Frequently Asked Questions

» What is the Purpose of Brain donation?
Critical basic research is lagging behind because of the scarcity of brain tissue for Williams syndrome research. So far, researchers have documented irregularities in several brain areas. The next step is a comprehensive, comparative investigation of brain areas and brain development with the new techniques now available. Without this tissue, studies that could lead to the understanding of Williams syndrome cannot be done.

With brain tissue, scientists can go far beyond the limits of other technologies and study Williams syndrome at a cellular and molecular level. It is possible to study the pathways of the brain to help understand both normal and abnormal development. What is learned about neurodevelopment can be applied to day-to-day educational programs to make the most of developmental periods and the brains capacity to change. What is learned about cells and neurotransmitters in the brain can lead to new treatments.

In research supported by the National Institute of Child and Human Development, the Salk Institute’s Laboratory for Cognitive Neuroscience, in conjunction with the University of California, San Diego and the University of Utah Brain Institute, are conducting in-depth studies of the relationships between genes, brain structure and function, and behavior in Williams syndrome. Part of this research involves studying differences in cell size, shape, and functioning using donated brain tissue. This type of research has been instrumental in making new discoveries about a wide variety of conditions, including Huntington’s disease and Parkinson’s disease, and similar promise holds for individuals with Williams syndrome.

» What are the fees associated with brain donation?
There is NO costs to the donor or the donor’s family.

» Who can Donate?
Becoming a registered brain donor is easy. Any person 18 years of age or older who is their own guardian can simply complete and fill out and submit the “Brain Donation Registration” form. In the cases of children or individual’s with a guardian, that guardian can also fill out the form, though we strongly urge guardians to discuss the issue with the prospective donor to learn of their views and wishes. Family members/guardians can donate on the individual’s behalf post mortem.

» Are there any restrictions?

## Entries shown
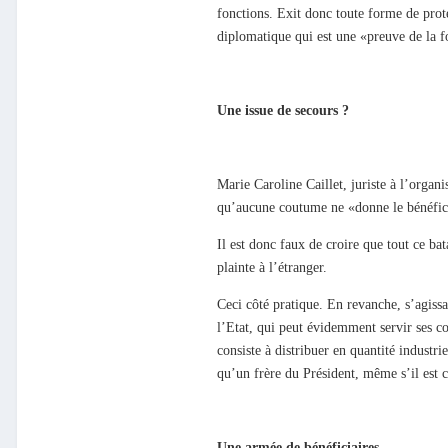
fonctions. Exit donc toute forme de prote
diplomatique qui est une «preuve de la fo
Une issue de secours ?
Marie Caroline Caillet, juriste à l’orga
qu’aucune coutume ne «donne le bénéfice 
Il est donc faux de croire que tout ce bat
plainte à l’étranger.
Ceci côté pratique. En revanche, s’agissa
l’Etat, qui peut évidemment servir ses c
consiste à distribuer en quantité industr
qu’un frère du Président, même s’il est 
Une armée de bénéficiaires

## Assignment 1
Answer these questions about the brain donation FAQ:
(a) What does brain donation cost the donor or the donor's family?
(b) Which institute supports the Salk Institute research described in the FAQ?
(c) How old must a person who is their own guardian be to register as a brain donor?
## Assignment 2
Carry on the brain donation FAQ from the point where it stops.

## Response 1
(a) Nothing. There are no costs to the donor or the donor's family.
(b) The National Institute of Child and Human Development.
(c) 18 years of age or older.

## Response 2
We know that the decision even to consider becoming a donor or arranging for the donation of your family member’s brain tissue upon death can raise profound questions of life and death, body and spirit. We urge you to talk with your family, clergy and physician. Your family must be aware of your decision. Any medical treatments your physician directs will be unaffected by your decision to donate brain tissue.

» When is the right time to discuss donation

Although is a very difficult subject to face, brain donation is one that should be considered well in advance of any tragedy. Time is of the essence in organ donation, which must be completed within hours of death. At the time of such an unfortunate occurrence, emotions and thoughts are understandably directed elsewhere, which is why thinking about brain donation ahead of time is important.

Also it is important if the family discuss the idea of donation openly to avoid misunderstandings and to facilitate the donation process. Following the donor's death, the legal next-of-kin must verify the donor's intent-to-donate and must provide us with the documentation to procedure with the arrangements for donation.

» Compassion and Dignity
Virtually every religion encourages us to have compassion and to act to help others. Tissue donation may be, for you, one of the ways to help future generations. A pathologist or neuropathologist performs the procedure and coordinates with the funeral director. Your loved one is treated with the same respect and dignity that would be given any patient and the procedures used to obtain brain tissue will not affect any funeral arrangements, including viewing, that you wish to make.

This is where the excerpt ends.